Traveling back and forth from Ramallah and other Palestinians territories into Jerusalem and Israeli territories is a challenge for me (though I have it much easier than Palestinians, and Israelis for that matter). Using public transportation in places I am unfamiliar with confuses me. Though I am used to and more comfortable knowing the layout of the streets and the land around me, I am able to adapt to not knowing as I make mistakes and get lost and then find my way again. Ramallah has been a confusing place to find my way around. There is one central roundabout, Al Manara, and the main streets spiral out from there. However there are no street names posted, and I just keep getting turned around. This morning I managed to walk to the center and then take the correct shared taxi to PMRS. Victory!

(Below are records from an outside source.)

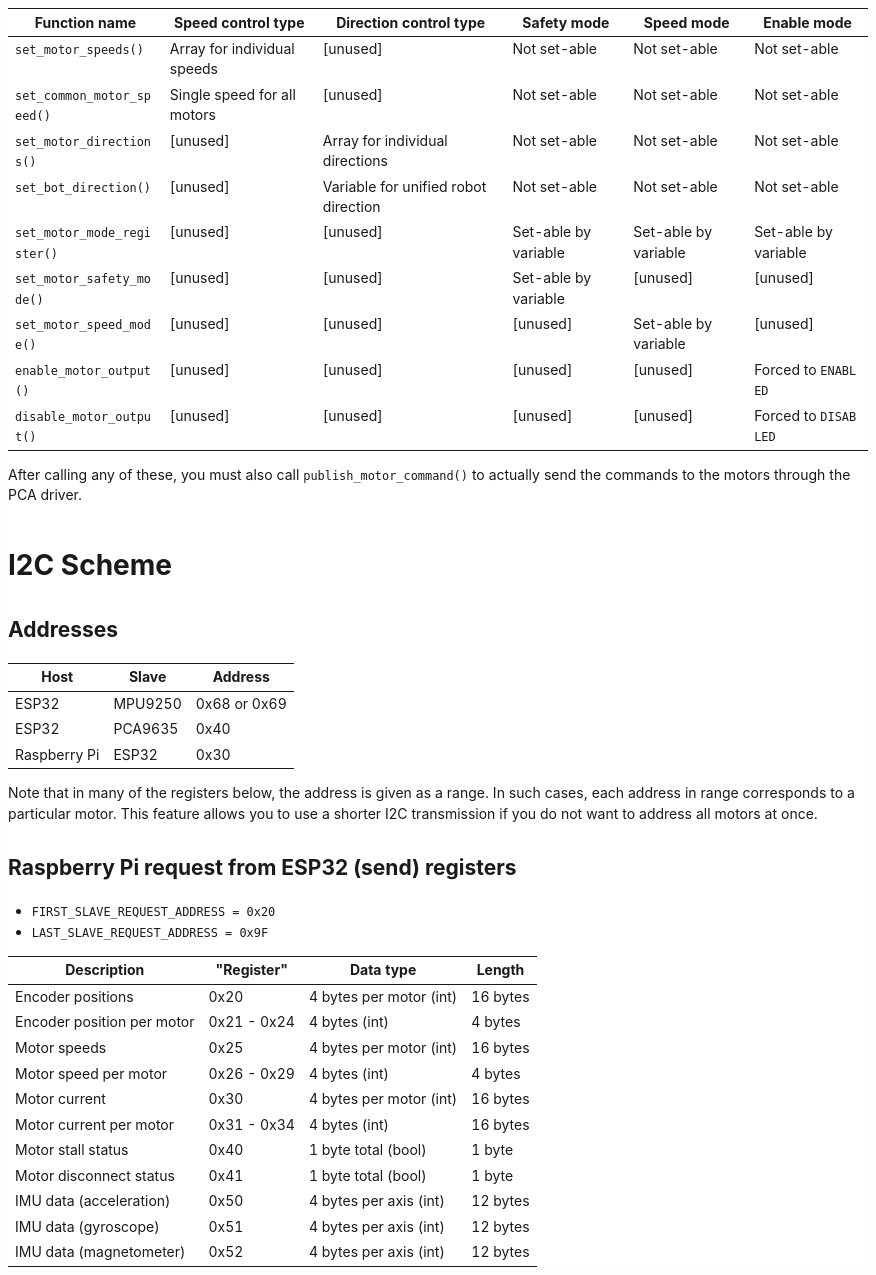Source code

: | Function name | Speed control type | Direction control type | Safety mode | Speed mode | Enable mode |
| --- | --- | --- | --- | --- | --- |
| `set_motor_speeds()` | Array for individual speeds | [unused] | Not set-able | Not set-able | Not set-able |
| `set_common_motor_speed()` | Single speed for all motors | [unused] | Not set-able | Not set-able | Not set-able |
| `set_motor_directions()` | [unused] | Array for individual directions | Not set-able | Not set-able | Not set-able |
| `set_bot_direction()` | [unused] | Variable for unified robot direction | Not set-able | Not set-able | Not set-able |
| `set_motor_mode_register()` | [unused] | [unused] | Set-able by variable | Set-able by variable | Set-able by variable |
| `set_motor_safety_mode()` | [unused] | [unused] | Set-able by variable | [unused] | [unused] |
| `set_motor_speed_mode()` | [unused] | [unused] | [unused] | Set-able by variable | [unused] |
| `enable_motor_output()` | [unused] | [unused] | [unused] | [unused] | Forced to `ENABLED` |
| `disable_motor_output()` | [unused] | [unused] | [unused] | [unused] | Forced to `DISABLED` |

After calling any of these, you must also call `publish_motor_command()` to actually send the commands to the motors through the PCA driver.


# I2C Scheme

## Addresses

| Host | Slave | Address |
| --- | --- | --- |
| ESP32 | MPU9250 | 0x68 or 0x69 |
| ESP32 | PCA9635 | 0x40 |
| Raspberry Pi | ESP32 | 0x30 |

Note that in many of the registers below, the address is given as a range. In such cases, each address in range corresponds to a particular motor. This feature allows you to use a shorter I2C transmission if you do not want to address all motors at once.

## Raspberry Pi request from ESP32 (send) registers
*   `FIRST_SLAVE_REQUEST_ADDRESS = 0x20`
*   `LAST_SLAVE_REQUEST_ADDRESS = 0x9F`

| Description | "Register" | Data type | Length |
| --- | --- | --- | --- |
| Encoder positions | 0x20 | 4 bytes per motor (int) | 16 bytes |
| Encoder position per motor | 0x21 - 0x24 | 4 bytes (int) | 4 bytes |
| Motor speeds | 0x25 | 4 bytes per motor (int) | 16 bytes |
| Motor speed per motor | 0x26 - 0x29 | 4 bytes (int) | 4 bytes |
| Motor current | 0x30 | 4 bytes per motor (int) | 16 bytes |
| Motor current per motor | 0x31 - 0x34 | 4 bytes (int) | 16 bytes |
| Motor stall status | 0x40 | 1 byte total (bool) | 1 byte |
| Motor disconnect status | 0x41 | 1 byte total (bool) | 1 byte |
| IMU data (acceleration) | 0x50 | 4 bytes per axis (int) | 12 bytes |
| IMU data (gyroscope) | 0x51 | 4 bytes per axis (int) | 12 bytes |
| IMU data (magnetometer) | 0x52 | 4 bytes per axis (int) | 12 bytes |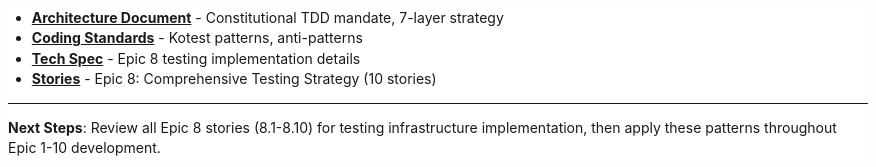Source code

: - **[Architecture Document](../architecture.md)** - Constitutional TDD mandate, 7-layer strategy
- **[Coding Standards](coding-standards.md)** - Kotest patterns, anti-patterns
- **[Tech Spec](../tech-spec.md)** - Epic 8 testing implementation details
- **[Stories](../stories/epic-8/)** - Epic 8: Comprehensive Testing Strategy (10 stories)

---

**Next Steps**: Review all Epic 8 stories (8.1-8.10) for testing infrastructure implementation, then apply these patterns throughout Epic 1-10 development.
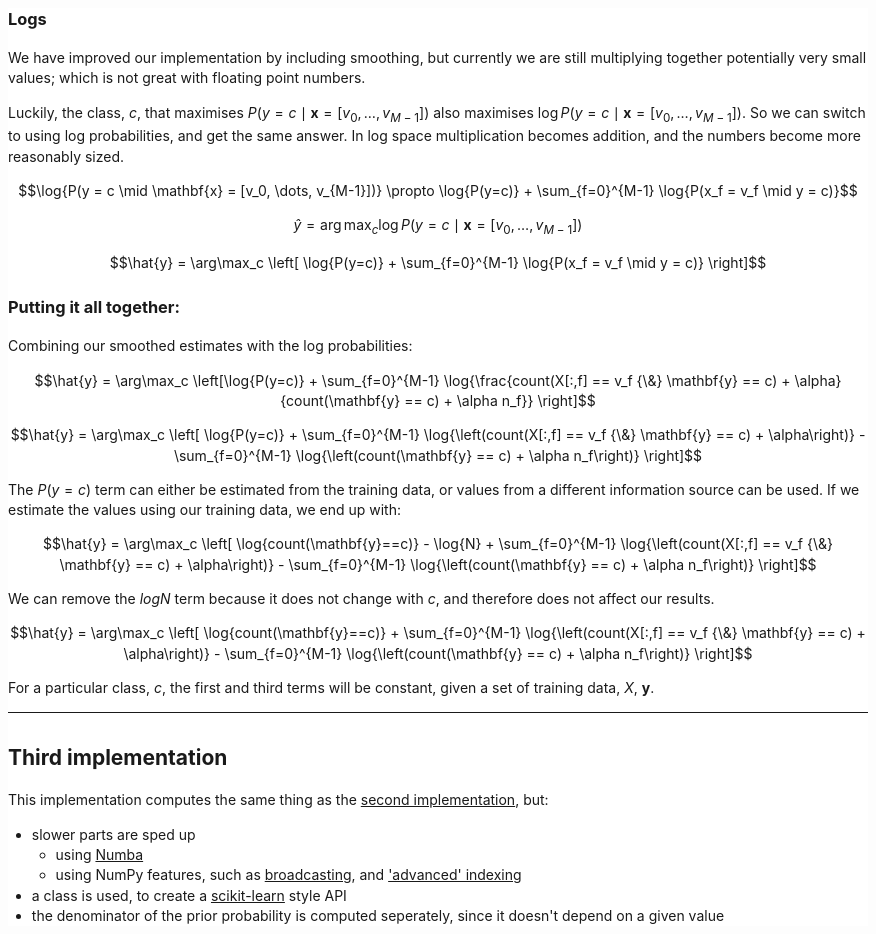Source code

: 
### Logs

We have improved our implementation by including smoothing, but currently we are still multiplying together potentially very small values; which is not great with floating point numbers. 

Luckily, the class, $c$, that maximises $P(y = c \mid \mathbf{x} = [v_0, \dots, v_{M-1}])$ also maximises $\log{P(y = c \mid \mathbf{x} = [v_0, \dots, v_{M-1}])}$. So we can switch to using log probabilities, and get the same answer. In log space multiplication becomes addition, and the numbers become more reasonably sized.

$$\log{P(y = c \mid \mathbf{x} = [v_0, \dots, v_{M-1}])} \propto \log{P(y=c)} +  \sum_{f=0}^{M-1} \log{P(x_f = v_f \mid y = c)}$$

$$\hat{y} = \arg\max_c \log{P(y = c \mid \mathbf{x} = [v_0, \dots, v_{M-1}])}$$

$$\hat{y} = \arg\max_c \left[ \log{P(y=c)} +  \sum_{f=0}^{M-1} \log{P(x_f = v_f \mid y = c)} \right]$$

### Putting it all together: 

Combining our smoothed estimates with the log probabilities:

$$\hat{y} = \arg\max_c \left[\log{P(y=c)} +  \sum_{f=0}^{M-1} \log{\frac{count(X[:,f] == v_f {\&} \mathbf{y} == c) + \alpha}{count(\mathbf{y} == c) + \alpha n_f}} \right]$$

$$\hat{y} = \arg\max_c \left[ \log{P(y=c)} +  \sum_{f=0}^{M-1} \log{\left(count(X[:,f] == v_f {\&} \mathbf{y} == c) + \alpha\right)} - \sum_{f=0}^{M-1} \log{\left(count(\mathbf{y} == c) + \alpha n_f\right)} \right]$$

The $P(y=c)$ term can either be estimated from the training data, or values from a different information source can be used. If we estimate the values using our training data, we end up with:

$$\hat{y} = \arg\max_c \left[ \log{count(\mathbf{y}==c)} - \log{N} +  \sum_{f=0}^{M-1} \log{\left(count(X[:,f] == v_f {\&} \mathbf{y} == c) + \alpha\right)} - \sum_{f=0}^{M-1} \log{\left(count(\mathbf{y} == c) + \alpha n_f\right)} \right]$$

We can remove the $log{N}$ term because it does not change with $c$, and therefore does not affect our results.

$$\hat{y} = \arg\max_c \left[ \log{count(\mathbf{y}==c)} +  \sum_{f=0}^{M-1} \log{\left(count(X[:,f] == v_f {\&} \mathbf{y} == c) + \alpha\right)} - \sum_{f=0}^{M-1} \log{\left(count(\mathbf{y} == c) + \alpha n_f\right)} \right]$$

For a particular class, $c$, the first and third terms will be constant, given a set of training data, $X$, $\mathbf{y}$.

---

## Third implementation

This implementation computes the same thing as the <a href="#second-implementation">second implementation</a>, but:
- slower parts are sped up
    - using [Numba](http://numba.pydata.org/)
    - using NumPy features, such as [broadcasting](https://docs.scipy.org/doc/numpy/user/basics.broadcasting.html), and ['advanced' indexing](https://numpy.org/devdocs/user/basics.indexing.html)
- a class is used, to create a [scikit-learn](https://scikit-learn.org) style API
- the denominator of the prior probability is computed seperately, since it doesn't depend on a given value
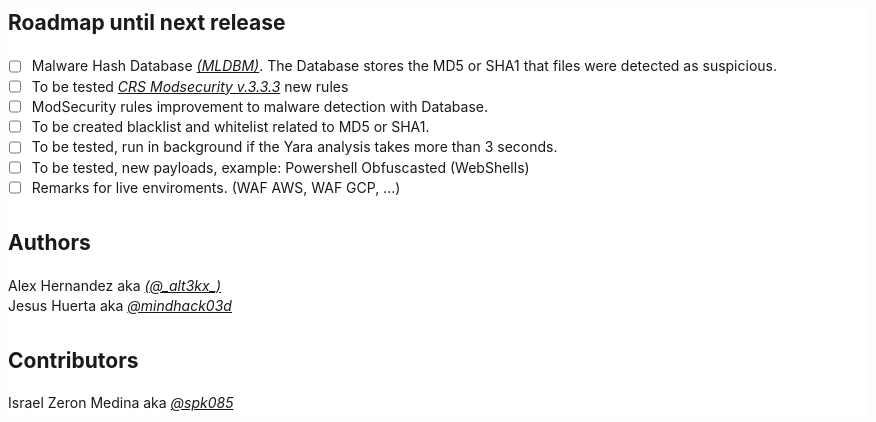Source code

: ## Roadmap until next release

  - [ ] Malware Hash Database <em><a href="https://metacpan.org/pod/MLDBM" rel="nofollow">(MLDBM)</a></em>. The Database stores the MD5 or SHA1 that files were detected as suspicious. 
  - [ ] To be tested <em><a href="https://coreruleset.org/20220919/crs-version-3-3-3-and-3-2-2-covering-several-cves/" rel="nofollow">CRS Modsecurity v.3.3.3</a></em> new rules 
  - [ ] ModSecurity rules improvement to malware detection with Database.
  - [ ] To be created blacklist and whitelist related to MD5 or SHA1.
  - [ ] To be tested, run in background if the Yara analysis takes more than 3 seconds.
  - [ ] To be tested, new payloads, example: Powershell Obfuscasted (WebShells)
  - [ ] Remarks for live enviroments. (WAF AWS, WAF GCP, ...)

## Authors
Alex Hernandez aka <em><a href="https://twitter.com/_alt3kx_" rel="nofollow">(@\_alt3kx\_)</a></em></br>
Jesus Huerta aka <em><a href="https://github.com/mindhack03d" rel="nofollow">@mindhack03d</em> </a>

## Contributors
Israel Zeron Medina aka <em><a href="https://github.com/spk85" rel="nofollow">@spk085</em> </a>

I am still getting used to leaving myself enough time to travel from Ramallah and into and then out of Jerusalem. The bus takes 40 min, the checkpoint can take anywhere from 15 min to over an hour, and then once in Jerusalem, I have preferred to walk to the central bus station. The buses out of the city stop running a few hours before Shabbat starts, which almost left me stranded this past Friday.

I have passed through many doorways and into very different worlds again this past week. I spent Seder night with the holy hippy Jews, my cousins' friends, who have a beautiful home ripe with blooming everything and the most beautiful seder set up, outside around fires and under a canopy of sweet smelling flora. There were about 30 of us there, and the seder went on into the morning. Most folks there were American-born transplants, some had served in the army. There was much singing, some very verbose young scholars-in-training, and towards the end of the night some discussion about freedom and the state of the Jewish people in Israel. As right wing as some of the folks were, there seemed to be a general consensus that something is not right with the Jews, we need to make changes. I sat and listened to the conversation and appreciated people's openness to at least discuss it. Agency and power were not mentioned of course. I spent the rest of my day and a half there relaxing, listening to people's stories, playing with my sweet cousins, and singing. I was also able to find a moment of privacy to take a quick dip in their pond/pool/mikvah which was so refreshing.

Afterward, I immediately jumped back into travel mode to make it back to Ramallah for a training on Wednesday morning. I went again to the auditing and finance ministry and this time gave most of the training on my own- on wounds and fractures, and transporting patients. Overall I think it went well, and the language barrier was a little easier since many of the folks there spoke English. I am trying to use my expressive facial gestures and body language to communicate a lot as well.